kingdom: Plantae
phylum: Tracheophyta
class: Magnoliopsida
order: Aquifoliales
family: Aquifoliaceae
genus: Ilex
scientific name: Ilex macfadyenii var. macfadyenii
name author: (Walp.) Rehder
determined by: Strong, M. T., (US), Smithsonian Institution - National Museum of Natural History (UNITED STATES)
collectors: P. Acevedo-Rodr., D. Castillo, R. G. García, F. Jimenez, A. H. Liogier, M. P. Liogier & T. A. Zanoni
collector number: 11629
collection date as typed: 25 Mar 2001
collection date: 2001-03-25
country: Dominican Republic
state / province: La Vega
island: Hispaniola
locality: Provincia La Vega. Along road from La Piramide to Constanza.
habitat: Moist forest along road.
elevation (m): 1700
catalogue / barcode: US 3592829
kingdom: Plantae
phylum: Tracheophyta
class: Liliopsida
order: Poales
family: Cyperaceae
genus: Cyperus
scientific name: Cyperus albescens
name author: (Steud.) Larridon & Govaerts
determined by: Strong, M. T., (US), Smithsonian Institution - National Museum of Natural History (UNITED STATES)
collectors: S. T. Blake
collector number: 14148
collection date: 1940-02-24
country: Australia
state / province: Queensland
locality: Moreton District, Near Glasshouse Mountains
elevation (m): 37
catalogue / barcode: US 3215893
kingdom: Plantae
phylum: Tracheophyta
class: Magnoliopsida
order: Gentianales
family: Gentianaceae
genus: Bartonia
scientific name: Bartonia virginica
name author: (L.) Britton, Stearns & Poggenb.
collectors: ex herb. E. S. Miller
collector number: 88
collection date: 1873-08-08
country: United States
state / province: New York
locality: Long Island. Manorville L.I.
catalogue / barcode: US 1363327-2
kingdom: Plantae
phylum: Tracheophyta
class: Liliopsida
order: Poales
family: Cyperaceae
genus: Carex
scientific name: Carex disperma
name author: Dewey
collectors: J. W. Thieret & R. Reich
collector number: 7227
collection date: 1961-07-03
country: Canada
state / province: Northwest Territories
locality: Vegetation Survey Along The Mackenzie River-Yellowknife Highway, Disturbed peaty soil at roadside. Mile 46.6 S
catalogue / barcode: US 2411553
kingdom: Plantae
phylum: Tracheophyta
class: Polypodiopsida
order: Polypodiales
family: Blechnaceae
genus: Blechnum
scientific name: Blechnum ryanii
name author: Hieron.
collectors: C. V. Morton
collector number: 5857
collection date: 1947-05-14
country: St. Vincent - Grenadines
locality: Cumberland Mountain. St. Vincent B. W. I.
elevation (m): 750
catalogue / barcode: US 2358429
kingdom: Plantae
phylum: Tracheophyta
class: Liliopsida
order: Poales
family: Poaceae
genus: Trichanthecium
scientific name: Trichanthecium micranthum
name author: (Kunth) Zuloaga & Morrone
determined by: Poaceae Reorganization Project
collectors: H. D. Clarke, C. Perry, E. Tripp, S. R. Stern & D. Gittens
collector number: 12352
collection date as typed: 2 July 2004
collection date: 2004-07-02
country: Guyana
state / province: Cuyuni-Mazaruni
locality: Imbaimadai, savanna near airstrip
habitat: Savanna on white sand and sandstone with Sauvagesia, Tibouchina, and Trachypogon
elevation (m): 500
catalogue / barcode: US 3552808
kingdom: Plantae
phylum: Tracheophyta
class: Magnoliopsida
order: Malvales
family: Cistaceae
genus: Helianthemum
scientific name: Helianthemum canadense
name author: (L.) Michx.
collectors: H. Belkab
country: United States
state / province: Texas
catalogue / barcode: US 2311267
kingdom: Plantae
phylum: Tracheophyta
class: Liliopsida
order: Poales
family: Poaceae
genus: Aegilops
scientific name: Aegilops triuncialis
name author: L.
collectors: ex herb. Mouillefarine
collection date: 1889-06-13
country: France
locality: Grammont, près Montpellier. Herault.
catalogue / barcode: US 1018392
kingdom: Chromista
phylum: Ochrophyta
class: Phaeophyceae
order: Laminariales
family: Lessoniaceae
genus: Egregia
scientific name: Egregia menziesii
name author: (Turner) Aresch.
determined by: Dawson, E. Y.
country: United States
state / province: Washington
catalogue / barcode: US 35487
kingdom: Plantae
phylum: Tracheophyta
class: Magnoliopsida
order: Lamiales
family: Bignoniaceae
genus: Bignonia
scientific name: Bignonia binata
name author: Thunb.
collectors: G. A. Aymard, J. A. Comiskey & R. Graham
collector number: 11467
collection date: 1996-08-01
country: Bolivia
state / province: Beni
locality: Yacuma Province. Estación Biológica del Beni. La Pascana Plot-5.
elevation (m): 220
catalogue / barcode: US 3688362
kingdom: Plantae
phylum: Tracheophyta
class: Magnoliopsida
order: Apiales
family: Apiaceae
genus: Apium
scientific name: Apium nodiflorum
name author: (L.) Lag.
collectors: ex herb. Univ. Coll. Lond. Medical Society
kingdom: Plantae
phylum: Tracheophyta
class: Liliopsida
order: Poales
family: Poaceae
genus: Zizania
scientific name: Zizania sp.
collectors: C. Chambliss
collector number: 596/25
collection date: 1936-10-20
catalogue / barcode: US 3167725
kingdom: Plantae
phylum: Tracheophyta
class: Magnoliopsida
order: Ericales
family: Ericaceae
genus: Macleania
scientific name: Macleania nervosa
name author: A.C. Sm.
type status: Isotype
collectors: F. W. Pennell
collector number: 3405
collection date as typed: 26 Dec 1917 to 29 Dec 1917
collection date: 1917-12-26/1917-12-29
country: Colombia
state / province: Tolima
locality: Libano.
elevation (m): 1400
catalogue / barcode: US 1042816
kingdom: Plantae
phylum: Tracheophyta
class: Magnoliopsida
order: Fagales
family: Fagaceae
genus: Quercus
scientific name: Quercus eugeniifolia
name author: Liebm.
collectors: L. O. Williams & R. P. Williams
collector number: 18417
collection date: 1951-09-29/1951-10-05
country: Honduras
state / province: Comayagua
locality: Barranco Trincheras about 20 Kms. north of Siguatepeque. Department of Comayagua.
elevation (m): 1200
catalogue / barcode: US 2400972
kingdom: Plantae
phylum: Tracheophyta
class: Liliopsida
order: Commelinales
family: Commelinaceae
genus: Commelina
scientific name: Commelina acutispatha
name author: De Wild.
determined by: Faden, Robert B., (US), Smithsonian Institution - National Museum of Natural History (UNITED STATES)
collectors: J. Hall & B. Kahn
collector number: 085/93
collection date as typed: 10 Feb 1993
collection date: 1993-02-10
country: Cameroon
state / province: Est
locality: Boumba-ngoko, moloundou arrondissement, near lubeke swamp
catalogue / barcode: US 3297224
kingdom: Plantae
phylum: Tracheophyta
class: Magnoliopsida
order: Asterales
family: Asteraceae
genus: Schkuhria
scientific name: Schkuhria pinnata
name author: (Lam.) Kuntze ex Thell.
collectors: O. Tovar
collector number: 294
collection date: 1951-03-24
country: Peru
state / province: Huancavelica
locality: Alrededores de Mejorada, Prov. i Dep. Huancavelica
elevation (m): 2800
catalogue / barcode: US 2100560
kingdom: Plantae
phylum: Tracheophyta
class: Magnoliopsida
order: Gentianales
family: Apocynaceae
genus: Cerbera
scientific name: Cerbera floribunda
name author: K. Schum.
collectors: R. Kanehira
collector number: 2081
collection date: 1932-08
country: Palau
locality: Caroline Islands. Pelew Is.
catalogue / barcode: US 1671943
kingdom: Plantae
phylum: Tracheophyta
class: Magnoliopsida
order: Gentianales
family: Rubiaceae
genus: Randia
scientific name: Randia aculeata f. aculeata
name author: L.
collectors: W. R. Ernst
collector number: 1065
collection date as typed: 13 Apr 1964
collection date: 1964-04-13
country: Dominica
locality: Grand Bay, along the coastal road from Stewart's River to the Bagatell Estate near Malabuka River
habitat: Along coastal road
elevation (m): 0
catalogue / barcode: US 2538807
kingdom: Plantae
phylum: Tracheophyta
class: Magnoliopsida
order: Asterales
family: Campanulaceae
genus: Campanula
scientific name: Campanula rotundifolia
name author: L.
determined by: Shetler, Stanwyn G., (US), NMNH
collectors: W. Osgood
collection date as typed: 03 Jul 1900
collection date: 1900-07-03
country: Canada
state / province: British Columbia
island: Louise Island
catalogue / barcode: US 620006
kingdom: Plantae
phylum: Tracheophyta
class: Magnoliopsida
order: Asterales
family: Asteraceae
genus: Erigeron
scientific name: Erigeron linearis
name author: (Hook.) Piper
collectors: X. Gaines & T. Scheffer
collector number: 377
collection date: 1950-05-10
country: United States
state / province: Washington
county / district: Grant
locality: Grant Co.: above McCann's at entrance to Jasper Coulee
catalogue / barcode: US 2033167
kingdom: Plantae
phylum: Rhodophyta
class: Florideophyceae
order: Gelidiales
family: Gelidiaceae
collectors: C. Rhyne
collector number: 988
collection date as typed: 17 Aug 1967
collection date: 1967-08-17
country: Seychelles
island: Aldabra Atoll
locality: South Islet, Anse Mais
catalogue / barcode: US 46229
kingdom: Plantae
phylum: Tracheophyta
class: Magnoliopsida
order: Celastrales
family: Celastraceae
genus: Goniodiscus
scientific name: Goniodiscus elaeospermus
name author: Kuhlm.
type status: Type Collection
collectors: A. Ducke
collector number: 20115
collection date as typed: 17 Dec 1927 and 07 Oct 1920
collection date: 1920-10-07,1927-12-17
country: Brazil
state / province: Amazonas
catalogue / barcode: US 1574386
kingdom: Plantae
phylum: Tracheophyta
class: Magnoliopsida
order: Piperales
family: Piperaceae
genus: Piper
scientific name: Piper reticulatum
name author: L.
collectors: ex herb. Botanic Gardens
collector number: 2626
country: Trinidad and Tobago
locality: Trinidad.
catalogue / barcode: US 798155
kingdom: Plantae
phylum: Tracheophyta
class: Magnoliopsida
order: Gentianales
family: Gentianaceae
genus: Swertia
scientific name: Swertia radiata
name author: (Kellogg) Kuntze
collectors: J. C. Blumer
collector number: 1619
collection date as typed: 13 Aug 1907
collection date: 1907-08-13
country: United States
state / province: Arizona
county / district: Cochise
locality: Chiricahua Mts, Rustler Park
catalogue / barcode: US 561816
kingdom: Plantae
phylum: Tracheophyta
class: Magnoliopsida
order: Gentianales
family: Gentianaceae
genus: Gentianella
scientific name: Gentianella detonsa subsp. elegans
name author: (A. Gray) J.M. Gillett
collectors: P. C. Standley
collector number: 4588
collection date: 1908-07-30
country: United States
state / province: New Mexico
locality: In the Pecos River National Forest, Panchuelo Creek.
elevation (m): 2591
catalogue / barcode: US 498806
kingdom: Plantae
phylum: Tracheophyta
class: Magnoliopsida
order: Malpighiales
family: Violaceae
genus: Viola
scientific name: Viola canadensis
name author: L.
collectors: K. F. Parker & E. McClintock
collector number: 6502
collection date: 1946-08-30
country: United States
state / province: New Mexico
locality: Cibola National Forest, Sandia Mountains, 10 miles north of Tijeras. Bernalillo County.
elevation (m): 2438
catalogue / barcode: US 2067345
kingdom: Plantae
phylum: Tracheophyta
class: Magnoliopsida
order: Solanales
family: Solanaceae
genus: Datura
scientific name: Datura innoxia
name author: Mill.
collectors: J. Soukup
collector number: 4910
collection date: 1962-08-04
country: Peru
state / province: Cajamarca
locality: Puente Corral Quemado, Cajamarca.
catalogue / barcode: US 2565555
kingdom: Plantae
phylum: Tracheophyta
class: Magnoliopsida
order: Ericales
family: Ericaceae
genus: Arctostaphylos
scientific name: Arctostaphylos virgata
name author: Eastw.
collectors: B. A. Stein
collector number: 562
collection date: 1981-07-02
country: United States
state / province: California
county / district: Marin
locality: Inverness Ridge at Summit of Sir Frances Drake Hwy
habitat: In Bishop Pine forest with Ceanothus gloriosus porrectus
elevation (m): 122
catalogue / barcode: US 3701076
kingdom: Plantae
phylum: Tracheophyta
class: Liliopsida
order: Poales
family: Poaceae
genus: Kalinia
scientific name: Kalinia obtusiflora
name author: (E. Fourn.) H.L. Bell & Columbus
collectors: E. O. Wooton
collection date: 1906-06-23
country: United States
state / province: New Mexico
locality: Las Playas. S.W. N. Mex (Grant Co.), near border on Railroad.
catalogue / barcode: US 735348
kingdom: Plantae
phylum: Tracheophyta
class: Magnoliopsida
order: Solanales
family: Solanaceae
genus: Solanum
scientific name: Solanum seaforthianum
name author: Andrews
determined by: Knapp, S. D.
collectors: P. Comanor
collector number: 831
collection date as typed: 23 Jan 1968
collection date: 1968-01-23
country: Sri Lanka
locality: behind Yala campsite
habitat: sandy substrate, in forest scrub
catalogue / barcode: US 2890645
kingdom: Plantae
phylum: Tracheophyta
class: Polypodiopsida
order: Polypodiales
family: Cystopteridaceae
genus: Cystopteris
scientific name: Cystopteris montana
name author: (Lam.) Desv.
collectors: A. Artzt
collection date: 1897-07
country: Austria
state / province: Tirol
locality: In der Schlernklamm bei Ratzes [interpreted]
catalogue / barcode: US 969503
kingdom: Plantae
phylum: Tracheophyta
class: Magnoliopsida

[AIM OF THE EXERCISE]
Convert the entries into a JSON list of strings with one string per line and blank lines dropped. Begin at the line containing "collectors: C. Chambliss" and stop after the line containing "catalogue / barcode: US 1042816".

[RESULT]
[
  "collectors: C. Chambliss",
  "collector number: 596/25",
  "collection date: 1936-10-20",
  "catalogue / barcode: US 3167725",
  "kingdom: Plantae",
  "phylum: Tracheophyta",
  "class: Magnoliopsida",
  "order: Ericales",
  "family: Ericaceae",
  "genus: Macleania",
  "scientific name: Macleania nervosa",
  "name author: A.C. Sm.",
  "type status: Isotype",
  "collectors: F. W. Pennell",
  "collector number: 3405",
  "collection date as typed: 26 Dec 1917 to 29 Dec 1917",
  "collection date: 1917-12-26/1917-12-29",
  "country: Colombia",
  "state / province: Tolima",
  "locality: Libano.",
  "elevation (m): 1400",
  "catalogue / barcode: US 1042816"
]